As mentioned previously, tape drive manufacturers have adopted an industry-standard compression algorithm: QIC-122. QIC-122 is generally implemented on the tape drive itself or on the tape controller using a dedicated microcontroller or the Stac Electronics compression engine chip. Hewlett-Packard has proposed an alternative compression standard known as DCLZ. DCLZ uses an LZ78-type algorithm, which supposedly offers better compression performance than programs based on QIC-122.

The hard disk has been an active battleground for dictionary-based compression. In recent years, the utility programs for archiving and compressing files have been supplemented by programs that work at the device-driver level to transparently compress data stored on disk. The most visible of these utilities is Stacker, from Stac Electronics. There are others, including Disk Doubler on the Macintosh platform. In version 6 of MS-DOS, Microsoft added Stacker-like compression to its operating system, and then was forced to remove it after a well-publicized lawsuit between Microsoft and Stac Electronics. When operating at the device-driver level, these programs add a level of convenience to compression that is hard to beat.

One of the primary difficulties with compressing data on the hard disk is that most of today’s dictionary schemes are adaptive. A general-purpose algorithm would be needed to operate on a disk drive or controller, making a static dictionary difficult to implement. Most adaptive algorithms do not perform very well until they have built up some statistical information, which may take several K of input data.

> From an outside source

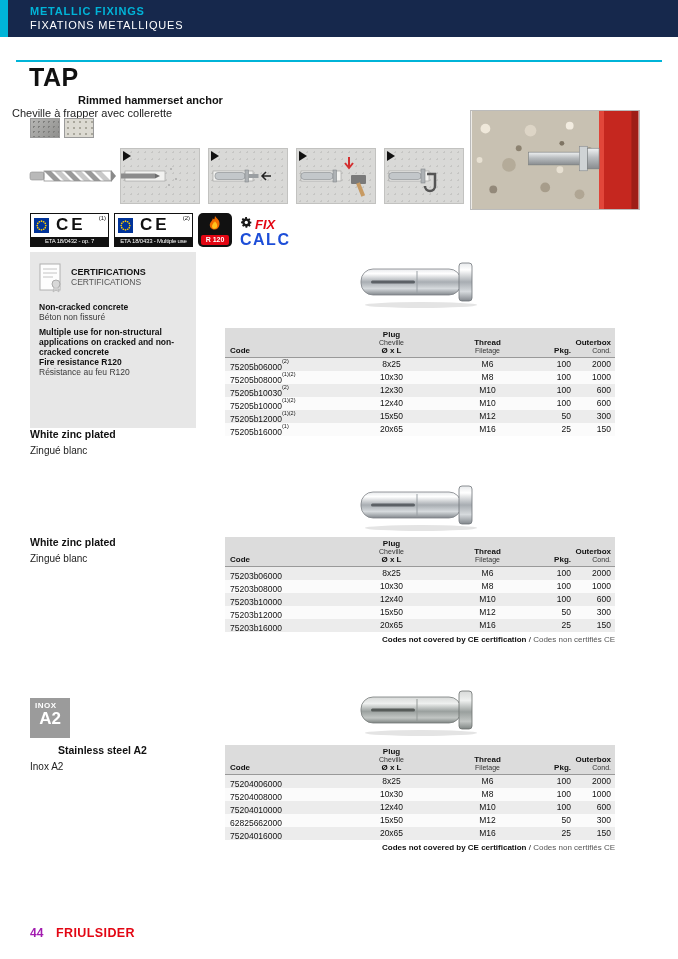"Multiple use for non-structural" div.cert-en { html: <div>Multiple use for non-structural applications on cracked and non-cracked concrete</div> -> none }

Unfortunately, disk drives are used in a random-access mode, which means a program can begin reading data at any point in the file. If the file were compressed using a conventional adaptive method, we might have to go back to the start and begin reading there in order to properly decompress the file. This may not be much of a problem in a 16 Kbyte text file, but imagine the performance problems in a 16-Mbyte database!

At present, manufactures of software- and hardware-based disk compression drivers avoid these problems by compressing at the sector level. Since the device driver typically reads in a sector or more at a time, the adaptive algorithm will restart at the begining of each sector boundary. Even better, if the device driver controls the size of the sector, it can be set to a somewhat larger value than might normally be used, giving the adaptive algorithm a chance to improve its compression.

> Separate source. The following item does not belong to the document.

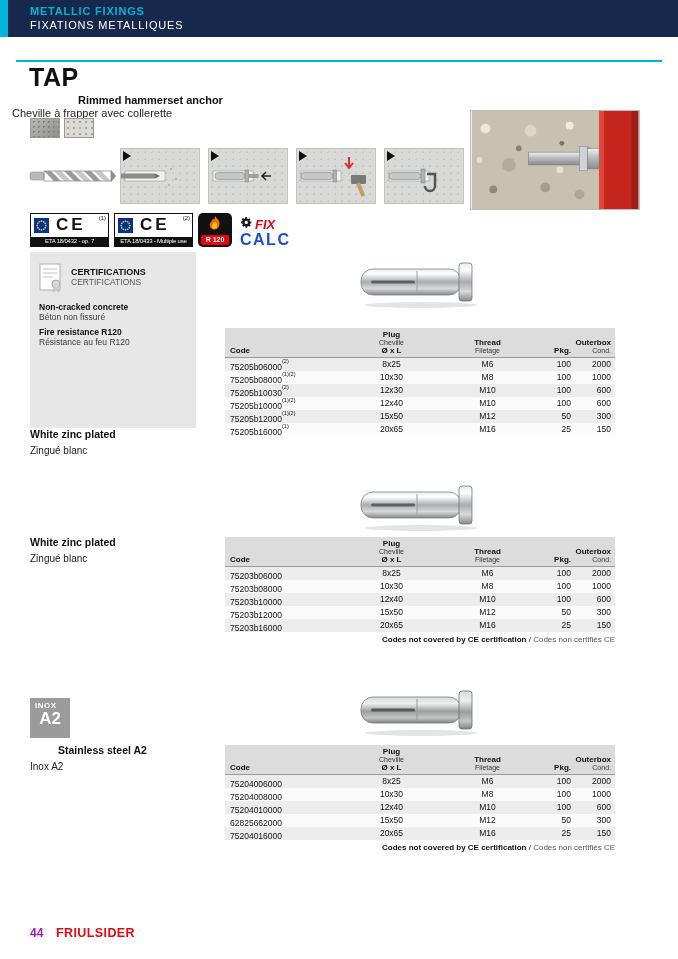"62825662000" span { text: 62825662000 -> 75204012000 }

With algorithms such as QIC-122, increasing the sector size past a certain point will not likely improve matters, since the dictionary is only composed of the previous 2K bytes of data. But more powerful compression algorithms that take advantage of older information will frequently want to increase the sector size.

In practice, many users of disk-compression programs that work at the device-driver level find performance to be less of an issue than one might expect. This is due to the fact that, while compression/decompression does consume additional CPU cycles, this effort is compensated for by the reduced amount of data that needs to be transferred between memory and the hard disk. When a mechanical procedure (physically moving the hard disk arm across the platter) competes with an electronic one (decompressing data in a CPU cache), the electronic process usually wins out.